Let $S$ be an infinite set of positive integers, $N_S(z)$ be the number of elements of $S$ less than or equal to $z$, and let
$$D_S(z, n, p)= \sum_{k\in S,k\leq z}\chi(k\equiv p\bmod{n}).$$
Here $\chi$ is the indicator function, and $z, p, n$ are positive integers, with $p<n$ and $n>1$. If
$$\lim_{z\rightarrow\infty} \frac{D_S(z,n,p)}{N_S(z)} = \frac{1}{n}$$
for all $n>1$, regardless of $p$, then the set $S$ is said to be congruentially equidistributed, or in other words, free of congruential restrictions.The exact same concept, referred to as "uniformly distributed in $Z$", is discussed in chapter 5 in the book Uniform Distribution of Sequences by Kuipers and Niederreiter (1974), see here. It is related to the concept of equidistribution modulo 1 in the following way: the sequence $x_k$ is equidistributed modulo 1 if and only if the sequence $\lfloor n x_k\rfloor$ is congruentially equidistributed modulo $n$ for all integers $n\geq 2$. The brackets represent the floor function.
Examples
Here $p_k$ denotes the $k$-th prime, with $p_1=2$. The set $S_1$ of all $k+p_k$ seems to be congruentially equidistributed. But the set of all primes is not. The set of squares and the set of cubes are not. If $\alpha$ is irrational, then the set consisting of all $\lfloor \alpha p_k \rfloor$ is congruentially equidistributed: this is a known result. It is also true for the set of all $\lfloor \alpha \beta^k \rfloor$ if $\alpha$ is a normal number in base $\beta$ (here $\alpha > 0$, $k=1,2,\cdots$ and $\beta>2$ is an integer), and for the set of all $\lfloor k \log k \rfloor$ where $k$ is an integer $>0$ (this set has same density as the set of primes). The set $S_2$ consisting of all $(p_{k+1}+p_{k+2})/2$ is also congruentially equidistributed, it seems.
Question
If $S$ is congruentially equidistributed and contains enough elements, say
$$N_S(z) \sim \frac{a z^b}{(\log z)^c} \mbox{ as } z\rightarrow\infty$$
where $a, b, c$ are non-negative real numbers with $\frac{1}{2}< b \leq 1$, is it true that $S+S=\{x+y,$ with $x, y \in S\}$ contains all the positive integers except a finite number of them?

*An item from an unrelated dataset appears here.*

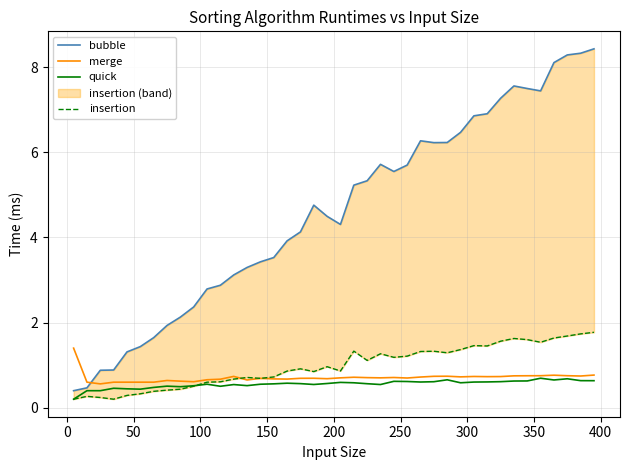

What is the highest value of the quick series?

0.7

This statement would be true if $S$ was a random set having the same distribution of elements. More precisely, in that case, as a result of the Borel-Cantelli lemma, $S+S$ almost surely contains all the positive integers but a finite number of them. See the last paragraph in my answer to my previous MO question here, for a justification.
Connection to Goldbach conjecture
If $a=1, b=1, c=1$, we are dealing with numbers that are distributed just like prime numbers, so this is connected to the Goldbach conjecture (GC). The set $S_1$ (see example above) seems congruentially equidistributed, thus proving that every large enough integer is the sum of two elements of $S_1$, might be much less difficult than proving GC. The set of primes is NOT congruentially equidistributed, presumably making GC harder to prove. Note that $S_1$ is more sparse than the set of primes. Both $S_1$ and $S_2$ (see example) also have $a=1,b=1, c=1$. So an alternative to GC, easier to prove, could be:
All large enough integer $z$ can be written as $z=x+y$ with $x,y\in S_2$.
Even if you replace primes by super-primes in $S_2$, you would still (I guess) keep the congruential equidistribution, and thus the conjecture would still presumably be easier to prove than GC, even though super-primes are far rarer than primes. Note that for super-primes, $a=1, b = 1, c = 2$.
I also posted a shorter version of this question on MSE, here.